• [QUESTIONS ON THE MATERIAL]
• A. According to the court excerpt, where was the ammunition for the handgun found?
• B. Duplicate the part of the court excerpt from "Goodman testified that" up to and including "of the murder.".

• [PASSAGE FOR REVIEW]

▬▬▬▬▬▬▬▬▬▬

Goodman testified that the.30-caliber handgun belonged to Porter. Ammunition for the gun was found in a locked box or safe in Porter’s bedroom. Lusk claimed not to have seen the gun before the Radio Shack robbery, and also stated he did not know who owned it, but he did admit recognizing the gun as the one used in the Radio Shack robbery. He stated that he and the other coparticipants in the robbery first went to a casino, then returned to his sister’s (and Porter’s) apartment to plan the robbery. Lusk was an accomplice in the Radio Shack robbery, but he was not an accomplice in the Nix crimes. Lusk was in state prison at the time of the Nix homicide. His release date was December 23rd or 24th, which was about the time of the murder.

II. The Court Properly Responded to a Juror Inquiry

Defendant next contends that the trial court erred in its reply to an inquiry from the deliberating jury about “supporting evidence” to Goodman’s testimony: “Can evidence submitted by prosecution that was obtained by prior interview with Dorian Goodman (e.g.-the drawing of murder scene) be considered supporting evidence?”

The court answered, “I want to refer you back to the instruction requiring corroborating evidence. There are other instructions I needed you to also... take a look at. [CALCRIM No.] 318 is prior statements as evidence. Take a look at that again. [¶] And to answer your question are the statements of Dorian Goodman to include a diagram evidence? They are not corroborating evidence because they are statements of Dorian Goodman. I want you to examine all of the remainder of the evidence, testimony, as well as items that have been submitted to you in evidence to determine if there is corroborating evidence.” (Italics added.)

▬▬▬▬▬▬▬▬▬▬

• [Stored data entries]
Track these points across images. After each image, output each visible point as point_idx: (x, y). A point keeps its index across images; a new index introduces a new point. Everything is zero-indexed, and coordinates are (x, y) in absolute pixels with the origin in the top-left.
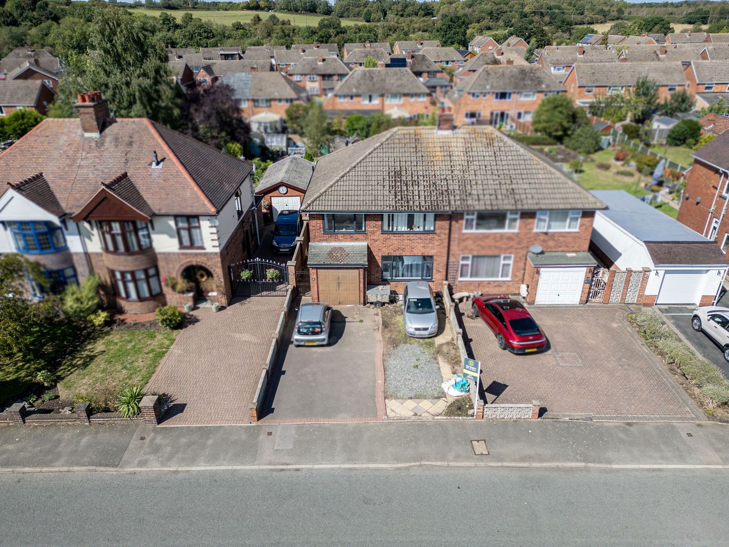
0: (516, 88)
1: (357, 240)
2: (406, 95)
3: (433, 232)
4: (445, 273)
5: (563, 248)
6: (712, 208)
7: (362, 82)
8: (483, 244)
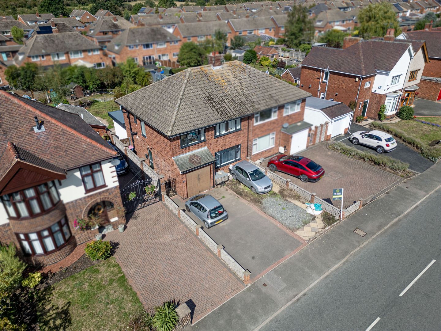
0: (154, 40)
1: (201, 147)
2: (84, 51)
3: (240, 130)
4: (246, 153)
5: (295, 122)
6: (319, 89)
7: (47, 44)
8: (263, 129)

▬▬▬▬▬▬▬▬▬▬

• [LIST OF SOLUTIONS]
• A. In a locked box or safe in Porter's bedroom.

• B.
Goodman testified that the.30-caliber handgun belonged to Porter. Ammunition for the gun was found in a locked box or safe in Porter’s bedroom. Lusk claimed not to have seen the gun before the Radio Shack robbery, and also stated he did not know who owned it, but he did admit recognizing the gun as the one used in the Radio Shack robbery. He stated that he and the other coparticipants in the robbery first went to a casino, then returned to his sister’s (and Porter’s) apartment to plan the robbery. Lusk was an accomplice in the Radio Shack robbery, but he was not an accomplice in the Nix crimes. Lusk was in state prison at the time of the Nix homicide. His release date was December 23rd or 24th, which was about the time of the murder.